Just curious if anyone has attempted a hooded nib on a fountain pen?  
Like the following Conklin Cushion Point:








I love the look, but feel this would bring about some considerable design headaches.


----------



## holmqer (Jun 5, 2008)

While I'm not a fan of this particular Conklin look, I do like the classic look of a Parker 51, and would love to turn something with that design.


----------



## drayman (Jun 8, 2008)

sorry, but thats just too ugly.


----------



## thefunkyP (Jun 9, 2008)

While I'm not crazy about the color or material of the Conklin, I do like the style and shape of the pen and I enjoy the hooded nib look, but have never actually used one.  I do like the look of the Parker 51 as well.


----------



## bgray (Jun 9, 2008)

If you can make a section, you can make a hooded nib.

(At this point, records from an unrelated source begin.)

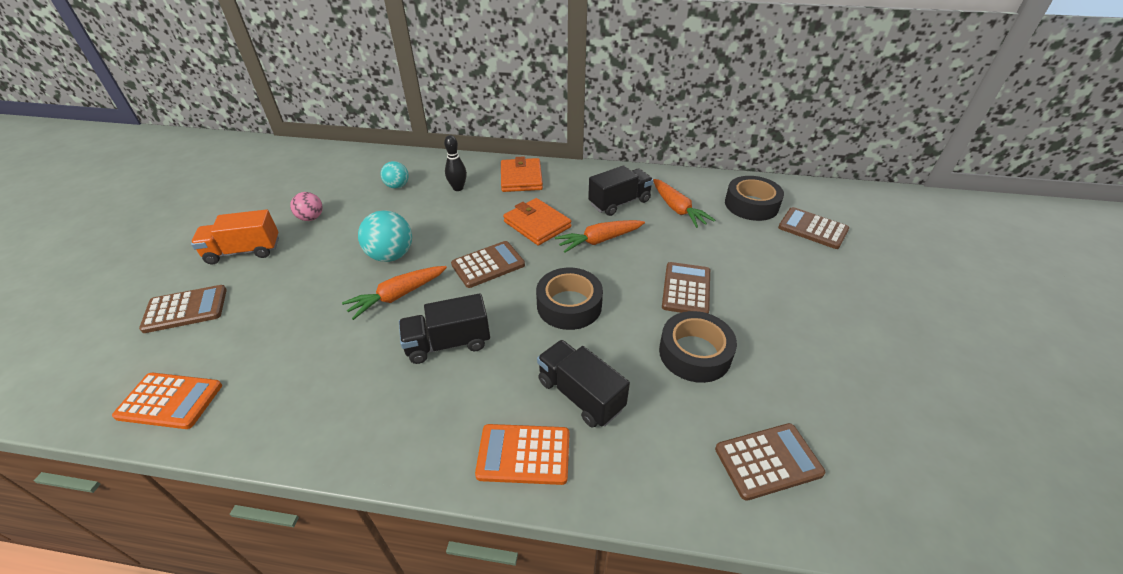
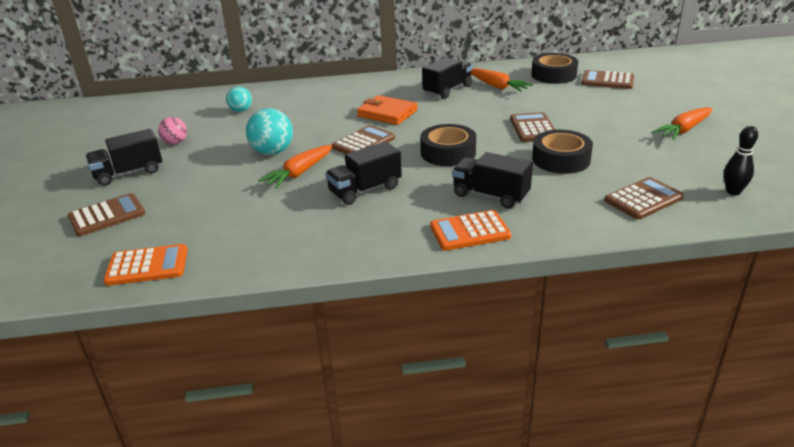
camera: 15 degrees left, 10 degrees down
orange truck [191,210,279,264] -> black truck [86,129,162,186]
black bowling pin [444,135,467,191] -> black bowling pin moved to [724,126,758,195]
orange wallet [501,156,543,192] -> none
orange carrot [555,220,645,253] -> orange carrot moved to [652,107,712,140]

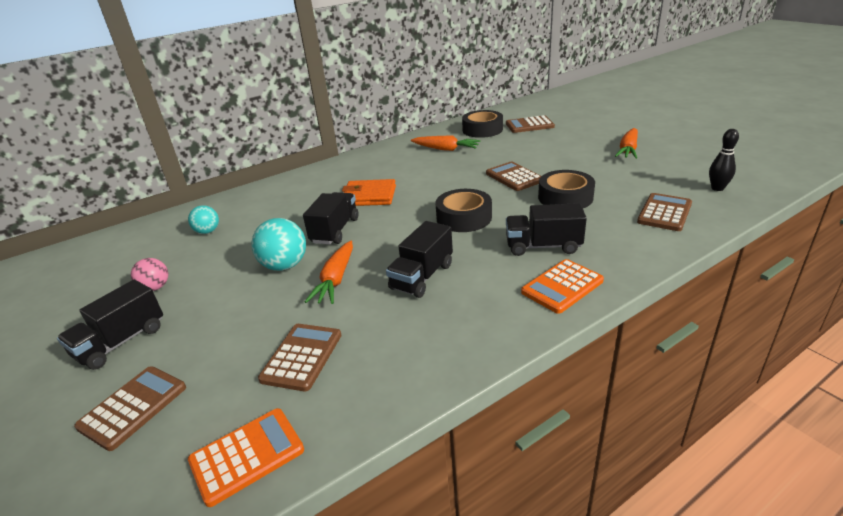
camera: 25 degrees left, 0 degrees up
brown calculator [332,125,395,154] -> brown calculator moved to [258,324,342,391]
black truck [422,57,472,99] -> black truck moved to [303,192,359,245]

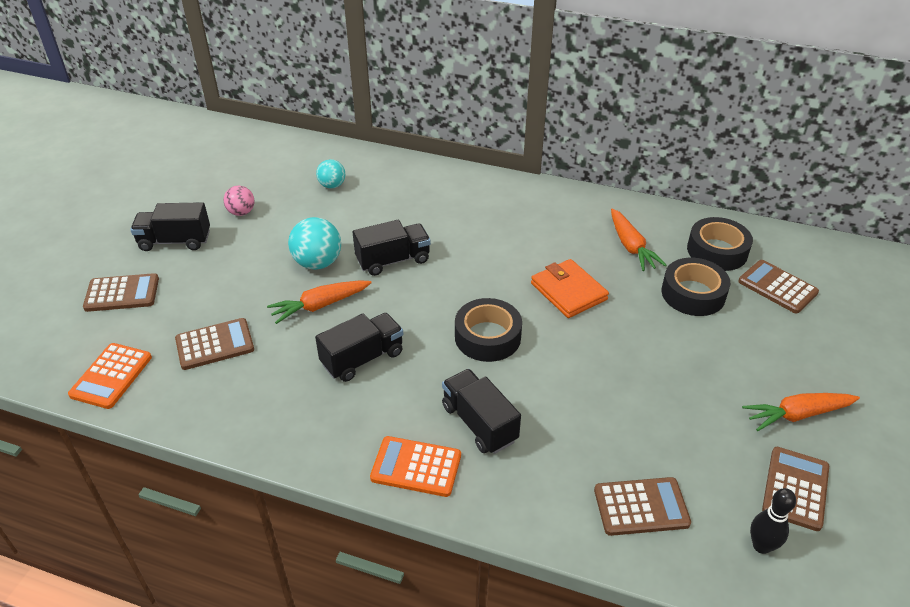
camera: 50 degrees right, 10 degrees up
orange calculator [188,408,304,507] -> orange calculator turned 90 degrees clockwise [68,343,152,409]
orange wallet [342,179,396,206] -> orange wallet moved to [531,259,609,318]
black truck [386,221,453,298] -> black truck turned 150 degrees clockwise [315,313,403,382]
brown calculator [486,162,541,191] -> brown calculator moved to [762,447,829,531]
black tape [538,170,595,208] -> black tape moved to [662,258,730,316]

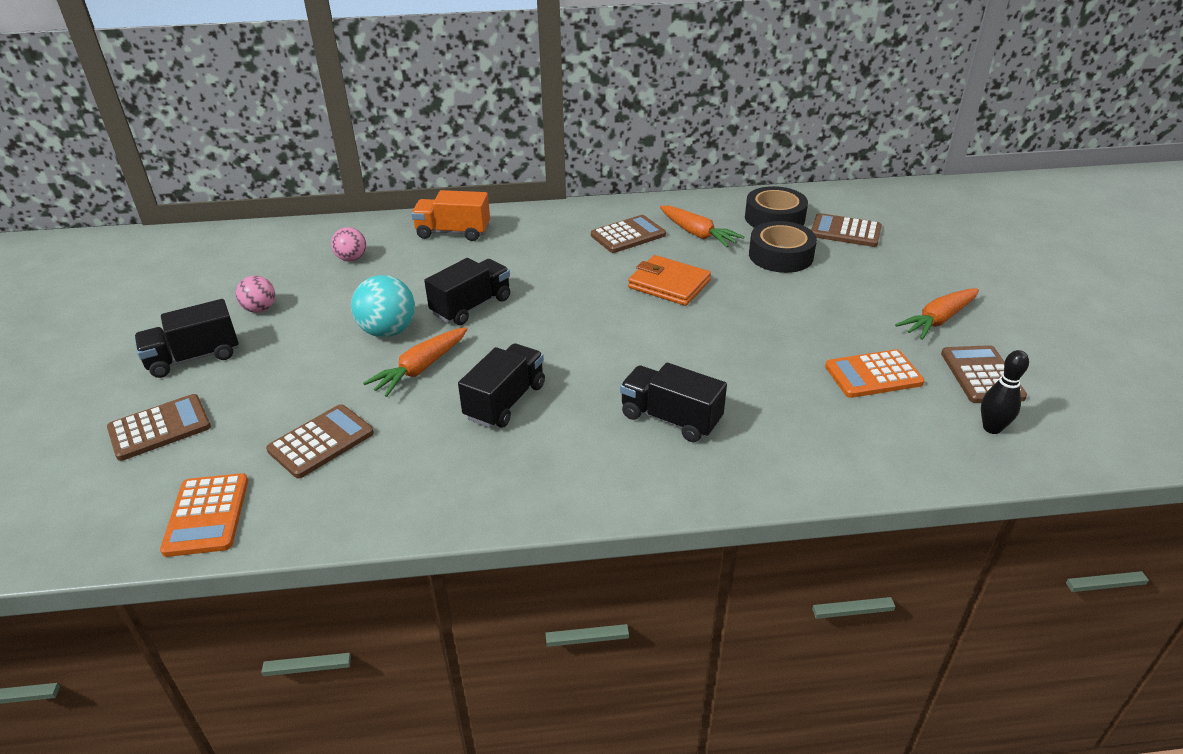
camera: 25 degrees left, 5 degrees down
turquoise ball [316,159,345,189] -> pink ball [331,227,366,262]
orange calculator [370,436,461,497] -> orange calculator moved to [825,349,925,398]
black tape [455,298,522,362] -> none
brown calculator [594,477,691,536] -> brown calculator moved to [591,215,666,253]
none -> orange truck [411,190,490,241]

Just extend the section to cover the nib.  Then shape it appropriately.


----------



## thefunkyP (Jun 9, 2008)

That is what I would expect, but I didn't know if there would be any issues with the cap fitting over it.  I suppose you could start making caps without brass inside, but I haven't done any of that yet...


----------



## Gepzo (Jun 24, 2008)

Just remember that a hooded nib is a different shape than a normal nib.  Parker 51's have narrow, tubular nibs.  If you wanted to make a hooded nib pen from a BHW kit pen, you're going to have to do some nib surgery.

Also, on the '51, I think there's a little button in the feed to hold the nib in place, and getting the hood to line up with the nib required that the section and nib rotate around in the section, then stay put.

It may be easier to just buy a Parker 21 and cannibalize the parts, maybe only make a new section, barrel, and cap...

-George


----------